De pronto la mujer se alejo rápidamente, sin darle tiempo a nada más,
perdiéndose por una callejuela lateral a la calle donde se encontraba. En el
suelo una carpeta dejada allí con la evidente intención de que se apropiara de
ella. Le bastó un vistazo para interpretar lo que contenía. Curiosamente, se
percató de que estaba a la puerta del local de un grupo de baile que ya le
resultaba conocido. ¿Coincidencia?
Por la
mañana se acercó hasta la comisaría de policía. Preguntó por un par de
conocidos suyos y con ellos entabló una conversación bidireccional de puesta en
común de sus investigaciones, lo cual dejó de manifiesto lo alejado que estaba
de la verdad, algo que la lectura de los papeles que la misteriosa mujer le
entregó la noche anterior ya denotaba.
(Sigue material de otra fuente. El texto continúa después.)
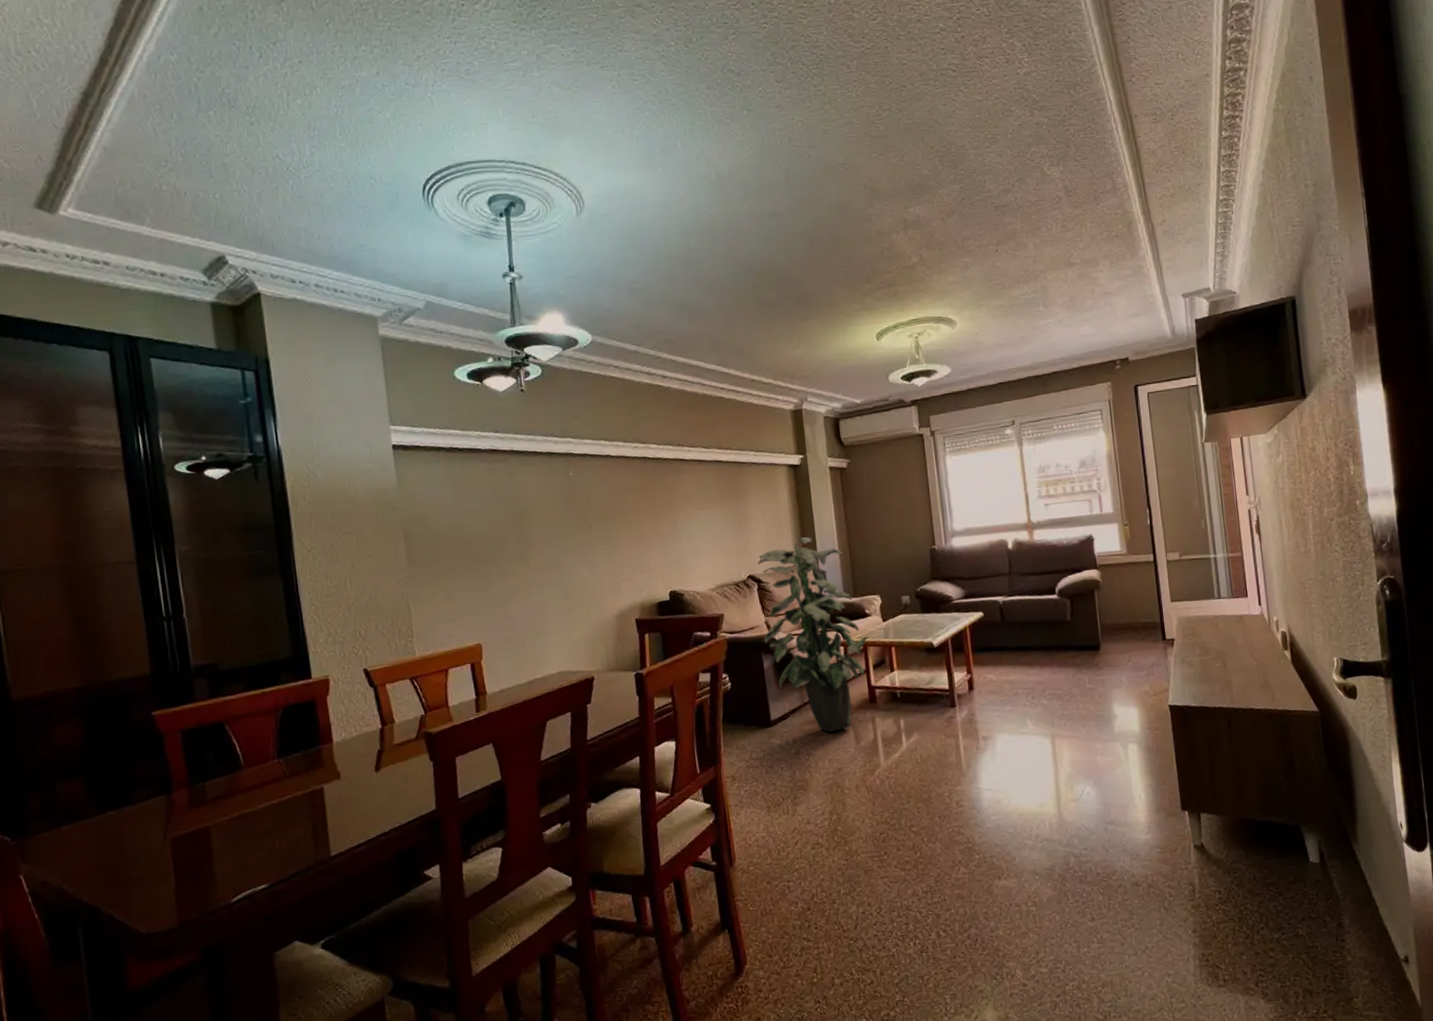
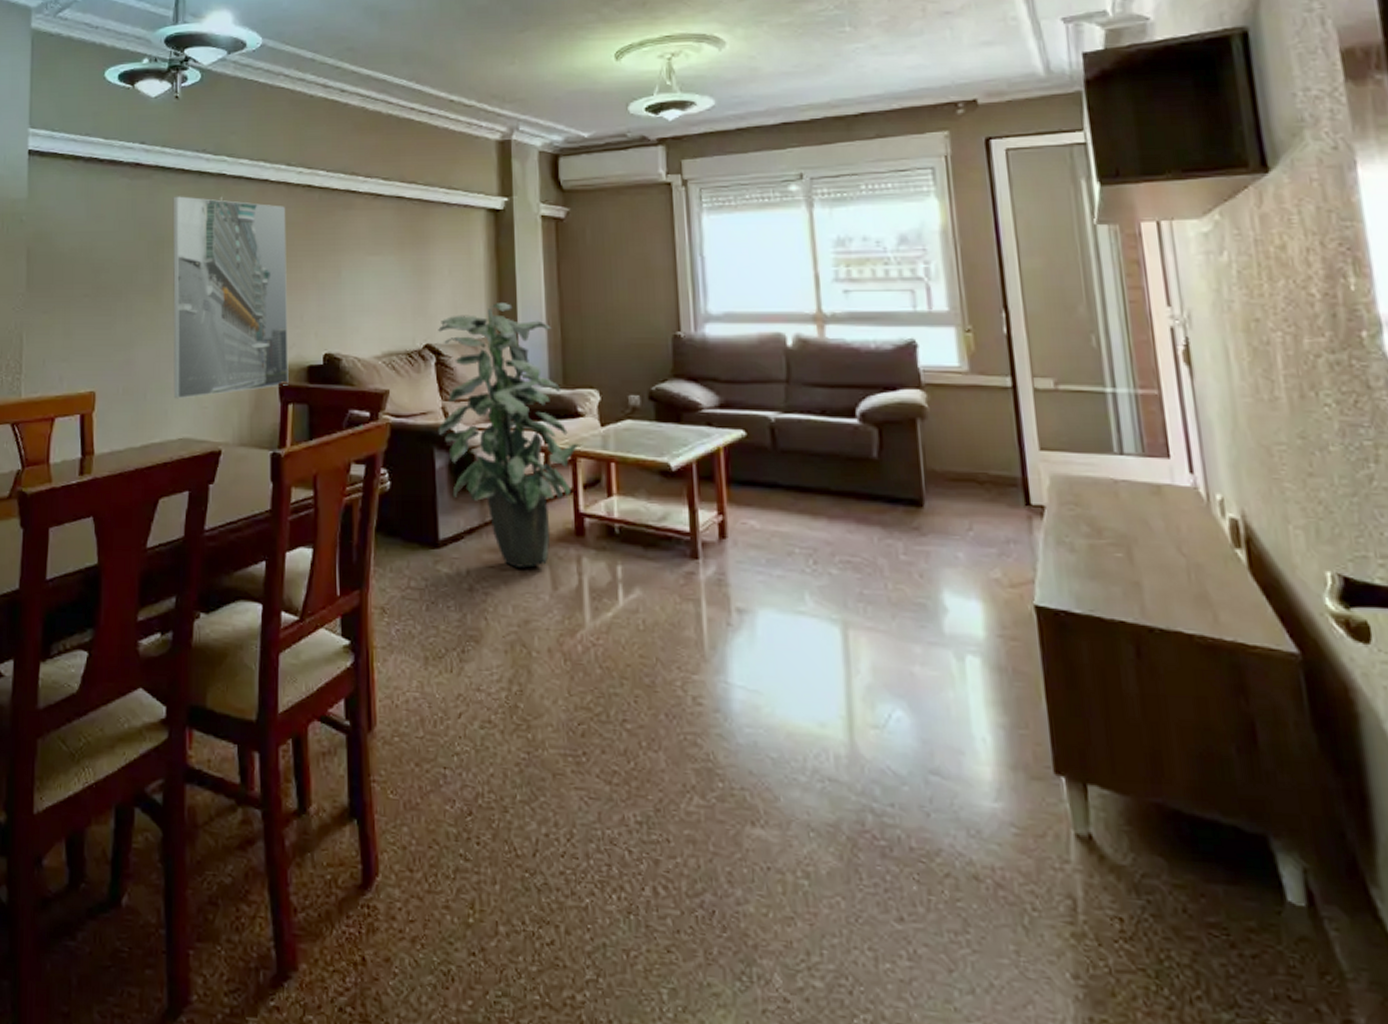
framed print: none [529,474,643,641] -> present [172,196,289,399]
En la comisaria de Zamora estaban
seguros que este tipo de asesinatos formaban parte de una red europea dedicada
a la eliminación, por exceso, de los componentes de “La Organización” más
insignificantes. Pero era ella misma quien daba la orden de ejecución.
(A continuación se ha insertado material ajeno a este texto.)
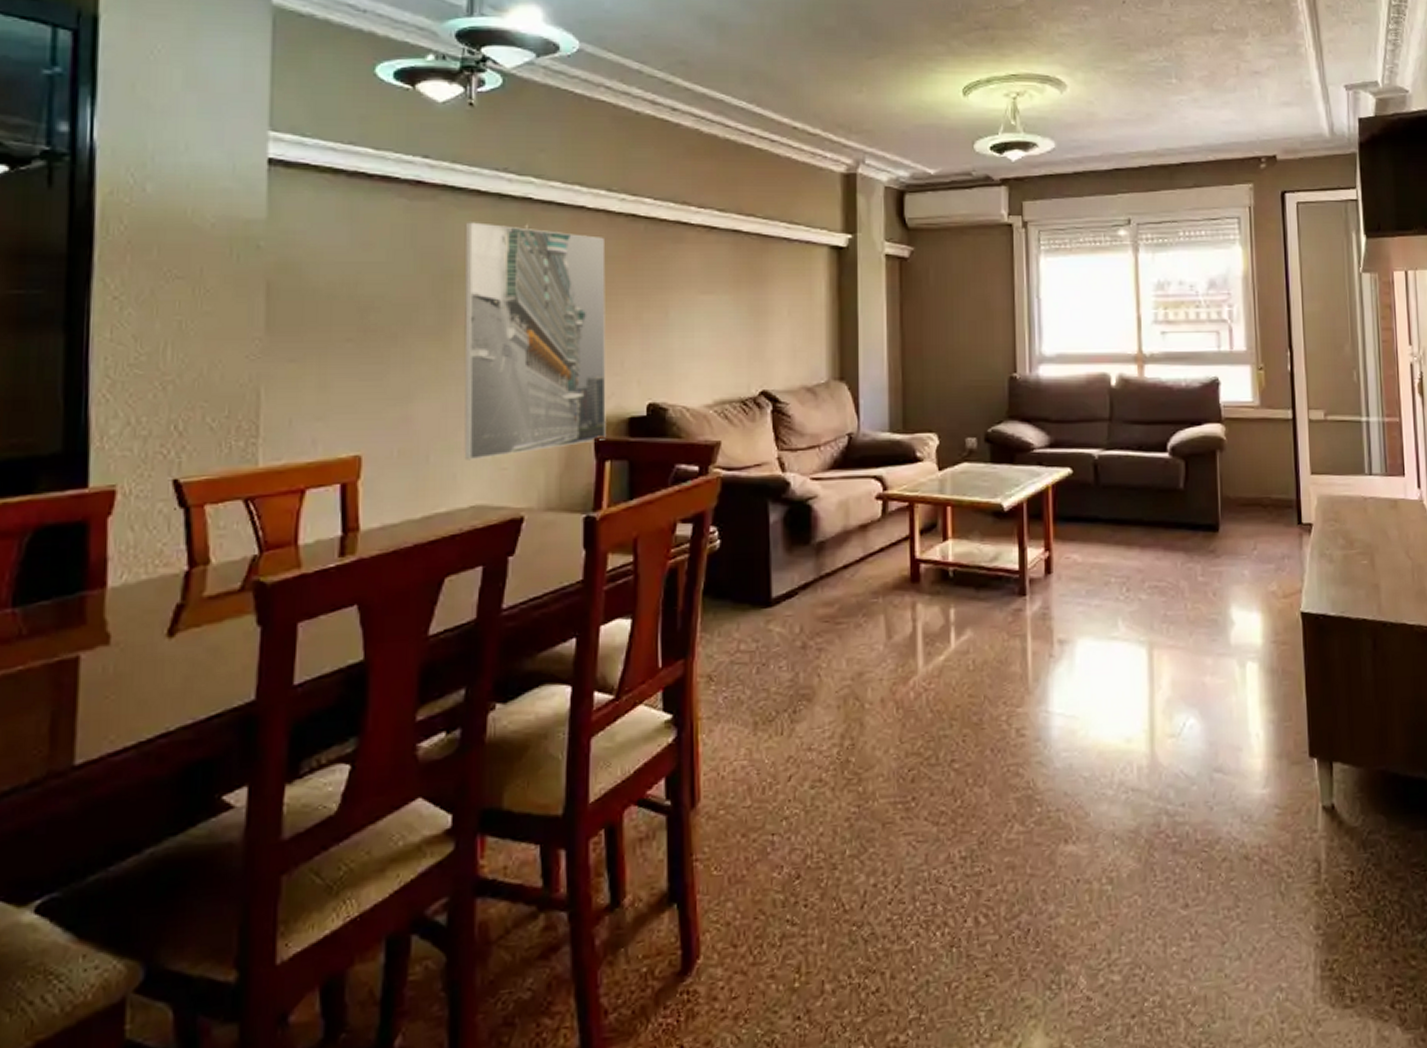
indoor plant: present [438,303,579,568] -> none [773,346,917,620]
Entonces, ¿cómo es posible que un supuesto representante de la misma le hubiera
encomendado la investigación extraoficial del crimen de Granadal de Aliste, por
su vinculación profesional con asesinatos semejantes? Sus interlocutores
estaban convencidos de que la forma de realizar estos asesinatos selectivos,
sin que “La Organización” se viera relacionada con los mismos, era hacer
sospechoso de los mismos a grupos o músicos nada afines con sus objetivos
folclóricos. Como él ya mismo había apuntado, en los investigados en la
provincia de Zamora siempre aparecía un grupo de baile, sin que hasta la fecha
se hubiera podido probar nada en su contra, es más, su respeto por la tradición
más pura y por la forma de hacer de los demás era lo suficientemente
comprometido, como para exculparle de los hechos en los que parecían querer
involucrarle. La conversación siguió por los mismos derroteros hasta que se
despidieron cerca de la hora de comer.
Así que era
eso lo que había estigmatizado toda su carrera profesional. Bajos fondos
etnográficos, luchas de poder soterradas, acciones encaminadas a mantener el
tinglado que hasta la fecha les había servido de soporte para su “dolce vita”. Y
siempre desde la más absoluta impunidad, haciendo derivar las causas y caer las
sospechas en elementos ajenos, por propia voluntad, a su manejo. El hecho de
que, en su afán de expansión infinita con la entrada de grupos y músicos sin
ningún pedigrí, realizando montajes supuestamente tradicionales pero sin ningún
atisbo de verdad, había dado lugar a que, en realidad, más pareciera una
agencia de vacaciones para sus miembros. Y esto era lo que parecía estar
socavando el respeto del resto del mundo tradicional o etnográfico. En su afán
corrector de la situación, se habían posicionado en el lado oscuro, aliándose
con lo más corrupto de la sociedad y de la política para diseñar un plan que le
ponía los pelos de punta, él que estaba acostumbrado a ver y oler lo más
abyecto de la sociedad. Debía irse, regresar a casa y pasar página de una vez
por todas.
Nota: en el
buzón de su casa encontró una carta de Alejandra. Le comunicaba la muerte en
extrañas circunstancias de su marido, el charcutero danzante. Había participado
en un festival junto con un grupo de España. El nombre de grupo no podía ser
otro, ya le resultaban un poco “turreros”, como ellos mismos denominaban a los
elementos pesados en demasía. Al final no le iba a quedar más remedio que
encargarse de ellos. ¿Habría sido captado, sin saberlo, por la “la
Organización”? ¿Este grupo era el siguiente en la lista y él su ejecutante?
Jajajaja!! me parto!!
ResponderEliminarHe de decir que el final ha sido sorprendente a la vez que inquietante... nose si es que me toca algo directamente o que, pero en serio, inquietante.
Lo del charcutero no podia ser de otra manera.
Que viva la Turra!!!
Gracias por el comentario, anónimo, parece ser que te ha gustado. Me alegro. Efectivamente el charcutero tenía los días contados desde que lo imaginé, estaba sentenciado. Un saludo.